## Assignment
Look over the entries that follow. Report how many lines contain "Ihre", with nothing else.

## Material for this task

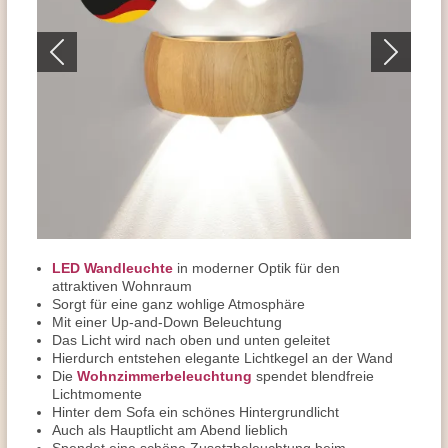
LED Wandleuchte
in moderner Optik für den
attraktiven Wohnraum
Sorgt für eine ganz wohlige Atmosphäre
Mit einer Up-and-Down Beleuchtung
Das Licht wird nach oben und unten geleitet
Hierdurch entstehen elegante Lichtkegel an der Wand
Die
Wohnzimmerbeleuchtung
spendet blendfreie
Lichtmomente
Hinter dem Sofa ein schönes Hintergrundlicht
Auch als Hauptlicht am Abend lieblich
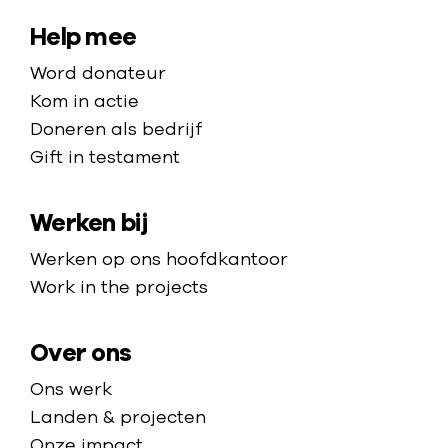
a
e
a
a
S
Help mee
n
n
r
i
s
Word donateur
d
d
t
e
Kom in actie
e
e
z
e
Doneren als bedrijf
l
h
o
Gift in testament
m
e
o
r
n
a
m
g
m
Werken bij
p
e
o
e
p
Werken op ons hoofdkantoor
n
t
a
Work in the projects
d
m
g
e
a
e
Over ons
r
s
d
k
Ons werk
e
e
Landen & projecten
e
r
Onze impact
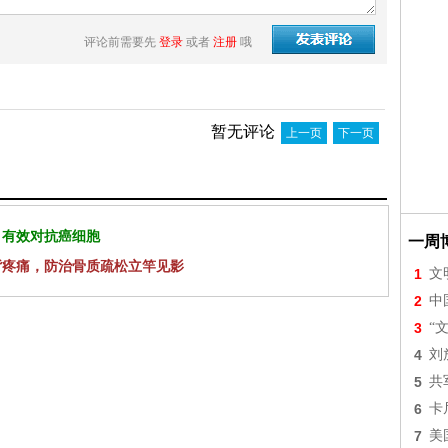
评论前需要先
登录
或者
注册
哦
暂无评论
上一页
下一页
 有效对抗癌细胞
一周
背疼痛，防治骨质疏松立竿见影
1
文
2
中
3
“
4
刘
5
共
6
卡
7
美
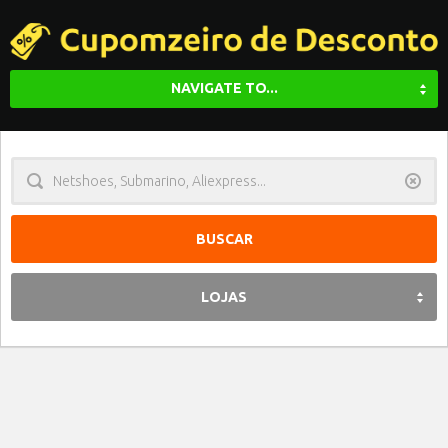
NAVIGATE TO...
Limpa
LOJAS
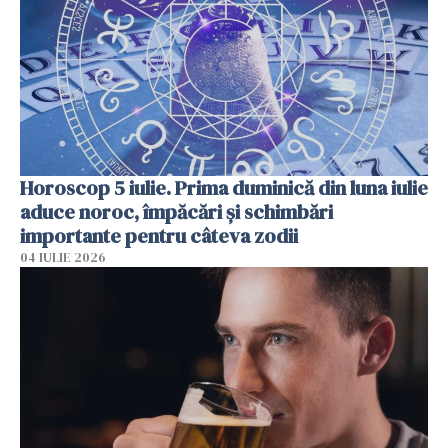
Horoscop 5 iulie. Prima duminică din luna iulie
aduce noroc, împăcări și schimbări
importante pentru câteva zodii
04 IULIE 2026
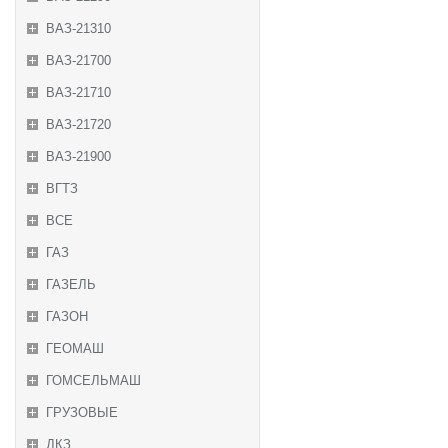
ВАЗ-21310
ВАЗ-21700
ВАЗ-21710
ВАЗ-21720
ВАЗ-21900
ВГТЗ
ВСЕ
ГАЗ
ГАЗЕЛЬ
ГАЗОН
ГЕОМАШ
ГОМСЕЛЬМАШ
ГРУЗОВЫЕ
ДКЗ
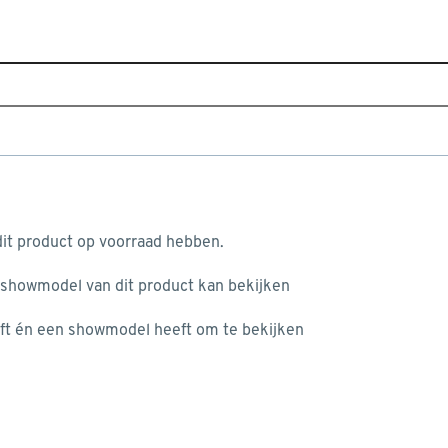
Home
Bouwmarkten
GAMMA Winterswijk
GAMMA Winterswijk
aan je winkelwagen
Adresgegevens
it product op voorraad hebben.
Europark 2
 showmodel van dit product kan bekijken
n je winkelwagen:
7102 AM
WINTERSWIJK
+31 543 520000
ft én een showmodel heeft om te bekijken
Bekijk op kaart
Selecteren als mijn bouwmarkt
Mijn bouwmarkt
misgegaan...
Openingstijden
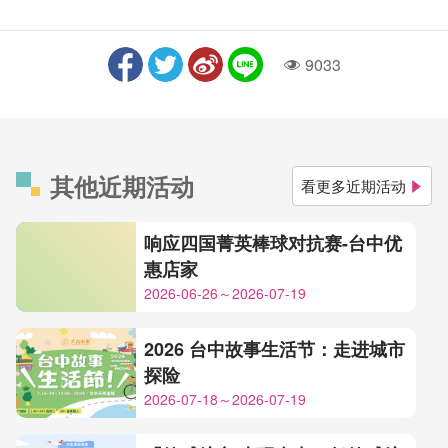
9033
人气
其他近期活动
看更多近期活动
响应四国菁英棒球对抗赛-台中优
惠店家
2026-06-26～2026-07-19
2026 台中故事生活节：走进城市
探险
2026-07-18～2026-07-19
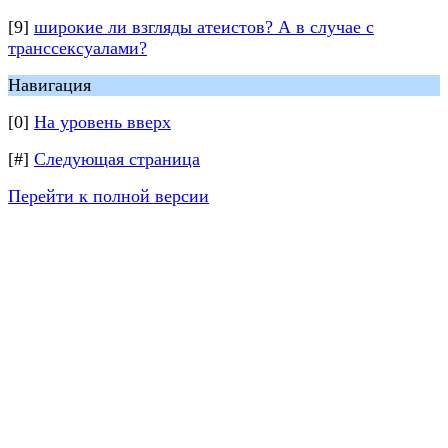
[9]
широкие ли взгляды атеистов? А в случае с
транссексуалами?
Навигация
[0]
На уровень вверх
[#]
Следующая страница
Перейти к полной версии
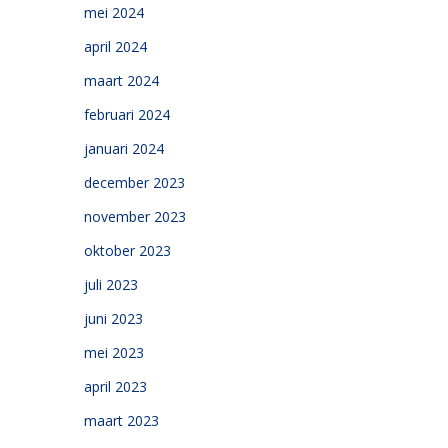
mei 2024
april 2024
maart 2024
februari 2024
januari 2024
december 2023
november 2023
oktober 2023
juli 2023
juni 2023
mei 2023
april 2023
maart 2023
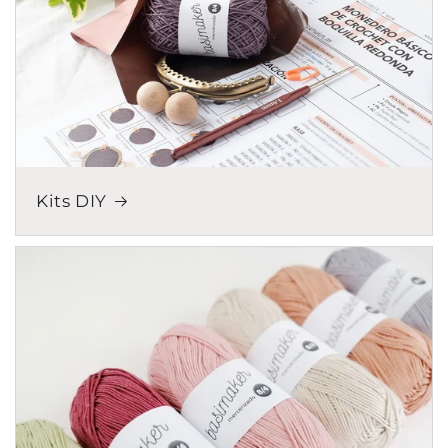
Kits DIY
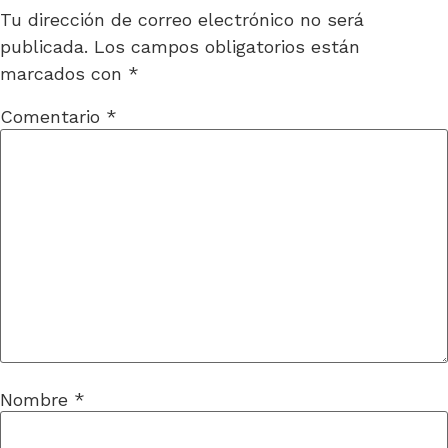
Tu dirección de correo electrónico no será
publicada.
Los campos obligatorios están
marcados con
*
Comentario
*
Nombre
*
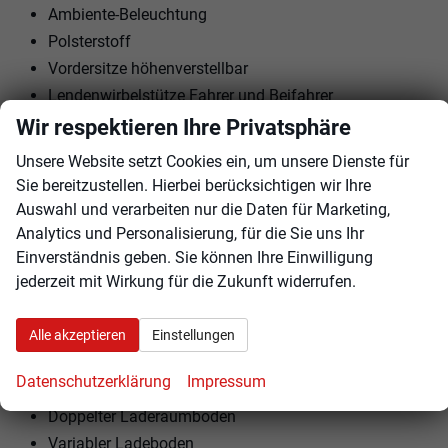
Ambiente-Beleuchtung
Polsterstoff
Vordersitze höhenverstellbar
Lendenwirbelstütze Fahrer und Beifahrer
Armlehnen vorne und hinten
Wir respektieren Ihre Privatsphäre
ISOFIX am Beifahrersitz
Unsere Website setzt Cookies ein, um unsere Dienste für
Kindersitzvorbereitung (ISOFIX)
Sie bereitzustellen. Hierbei berücksichtigen wir Ihre
Rücksitzbank teilbar
Auswahl und verarbeiten nur die Daten für Marketing,
Sportlenkrad
Analytics und Personalisierung, für die Sie uns Ihr
Lenkrad höhenverstellbar
Einverständnis geben. Sie können Ihre Einwilligung
jederzeit mit Wirkung für die Zukunft widerrufen.
Lenkradheizung
Schaltwippen am Lenkrad
Alle akzeptieren
Einstellungen
Komfortsitz
Datenschutzerklärung
Impressum
EXTRAS:
Doppelter Laderaumboden
Variabler Ladeboden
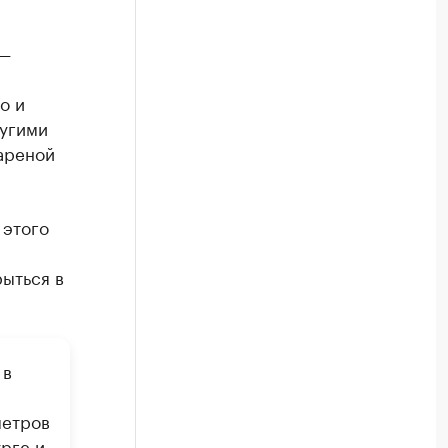
 —
o и
ругими
ареной
 этого
рыться в
 в
метров
рге и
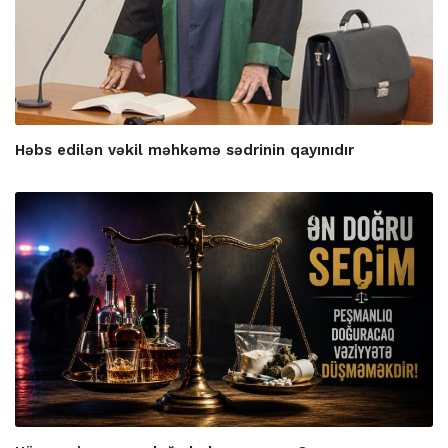
Həbs edilən vəkil məhkəmə sədrinin qayınıdır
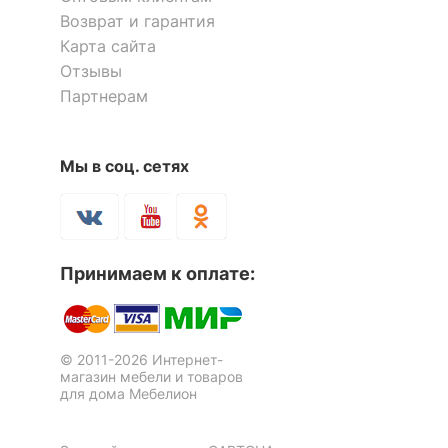
Возврат и гарантия
Количество ящиков
6
Карта сайта
Отзывы
ОСОБЕННОСТИ ПРИМЕНЕНИЯ
Партнерам
Рекомендуемые
Гостиная, Кабинет,
помещения
Прихожая, Спальня
Мы в соц. сетях
Шкаф платяной Бостон-10
Комод Бостон-5
1 отзыв
Оставить коментарий
Скрыть
0
0
15 144
7 792
р.
р.
Принимаем к оплате:
15.06.2021 00:02:59
Лариса
© 2011-2026 Интернет-
магазин мебели и товаров
Я рекомендую данный товар
для дома Мебелион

## Exercise result
3